**Petunjuk Tugas**
Lanjutkan tulisan tentang doa agar suami berubah dari bagian terakhir yang tercantum.

**Kutipan Bacaan**
Monday, July 9, 2018

Tuhan, Tolong Ubahkan Suamiku!


by Natalia Setiadi 

Pernahkah berdoa begitu?

Saat ini saya lagi naikkan doa itu, sampe nungging2. Bukan buat saya sendiri, tapi dalam rangka mendukung seorang teman yang lagi memperjuangkan pernikahannya yang gonjang-ganjing.

Ini memang zaman edan ya. Ada yang setengah gila mengejar harta. Ada yang merana haus kasih sayang. Ada yang setengah mati mencari pengakuan. Ada trend menggaet berondong di kalangan ibu2 rumah tangga, ada juga trend selingkuh ria di kalangan bapak2 pekerja. Ada lagi yang berkutat sama kecanduan (narkoba lah, alkohol lah, seks lah, judi lah, game lah, dll lah). Ada macem-macem lah...

Benerkah suami harus berubah?

“Ya JELAS lah...! Mau sampe kapan adem ayem di kerjaan sekarang yang gajinya pas-pas-an, sedangkan ini anak-anak makin gede, inflasi selangit, biaya hidup makin naik!”

“Harus berubah dong, udah umur segitu masa masih juga hobi main game, kumpul-kumpul sama temen2, asik menikmati idup sendiri... Woiiii, inget anaaakkk istriiiii, sadar woi! Sadaarr!!”

“Pengennya suami bisa berubah, soalnya selama ini saya udah bersabar sampe kering, udah gak kuat lagi... Gimana masa depan rumah tangga, anak2, kalo suami masih mabuk dan judi...” 

“Heh, elo nanya yang bener ya! Orang lagi galau gini, gua parang juga lo entar!” >:-{

Maap... maap... 

Ya, saya SETUJU sekali bahwa para suami yang punya masalah2 seperti di atas KUDU HARUS MUSTI berubah. Apalagi yang masalahnya “sangat serius” seperti KDRT, kecanduan narkoba, dan sejenisnya. Bukannya masalah lain ga serius, tapi untuk KDRT, kecanduan, rumit dan absolutely SANGAT PERLU intervensi dari pihak-pihak yang berkompeten.

By God’s grace, saya juga belom pernah ngalamin hal-hal yang saya sebut di atas. 

Yang saya pernah alamin adalah (naaaah, mulai buka-bukaan, yihaa... seru nih... silakan pada lanjut baca untuk memuaskan hasrat ke-kepo-an :P): 

Saya pernah menggantungkan kebahagiaan saya pada suami. Saya menuntut suami untuk memenuhi seluruh kebutuhan saya, baik fisik, mental, sosial, intelektual, bahkan spiritual.

(Entri set data)

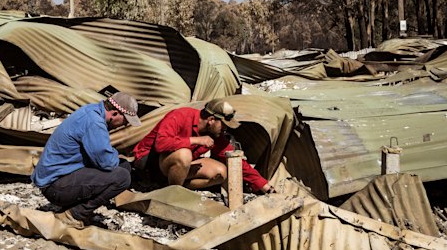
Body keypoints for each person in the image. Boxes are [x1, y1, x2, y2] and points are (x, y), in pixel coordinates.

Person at [32, 91, 141, 229]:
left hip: (60, 177)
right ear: (115, 113)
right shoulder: (94, 122)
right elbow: (106, 162)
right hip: (55, 186)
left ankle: (75, 209)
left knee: (124, 166)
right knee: (122, 177)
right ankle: (73, 215)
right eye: (125, 121)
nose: (123, 125)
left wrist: (112, 155)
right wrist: (114, 153)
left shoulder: (92, 111)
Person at [133, 98, 274, 194]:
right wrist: (194, 140)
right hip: (148, 163)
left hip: (175, 168)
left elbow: (236, 161)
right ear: (211, 120)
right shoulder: (180, 116)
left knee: (221, 172)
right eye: (223, 125)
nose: (225, 130)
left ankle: (172, 186)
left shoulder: (215, 134)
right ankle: (172, 196)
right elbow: (161, 144)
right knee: (184, 154)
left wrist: (264, 186)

**Contoh Penyelesaian**
Hasilnya? Saya terjun bebas dengan suksesnya ke jurang self-pity alias mengasihani diri sendiri dan mendarat di lembah sengsara tiada akhir (kayak tulisan di bak belakang truk ya wkwkwk...)

Saya menyalahkan suami krn saya mikirnya, “Semasa single dulu rasanya saya hepi deh, kenapa abis nikah kok jadi ga hepi ya?!” Dan saya merasa gak disayang karena suami gak punya banyak waktu buat saya, gak ngertiin saya, kurang berusaha menyenangkan hati saya seperti si A, B, C, dst. 

Penyakit kronis para perempuan ya, suka membanding2kan “rumput sendiri” sama “rumput tetangga” dan biasanya sih rumput tetangga yang lebih ijo. Atau berkhayal pingin yang serba romantis dan cihuy seperti “Bella and Edward Cullen” -> FYI saya gak demen pasangan ini, saya ngerasa mereka bad influence, ngasih ilusi yang gak realistis buat anak2 muda khususnya gadis2 yang merindukan cinta dan pasangan... (feel free to disagree :P)

Anyway, karena suami saya adalah suami yang (sangat) baik, awalnya dia berusaha memenuhi semua tuntutan saya. Horeee....!

Udah gitu selesai kah masalahnya?

ENGGAK sama sekali! Karena segera setelah tuntutan awal saya terpenuhi, senengnya cuman sebentar lalu saya segera nemu tuntutan2 baru, yang lebih tinggi dan lebih susah lagi.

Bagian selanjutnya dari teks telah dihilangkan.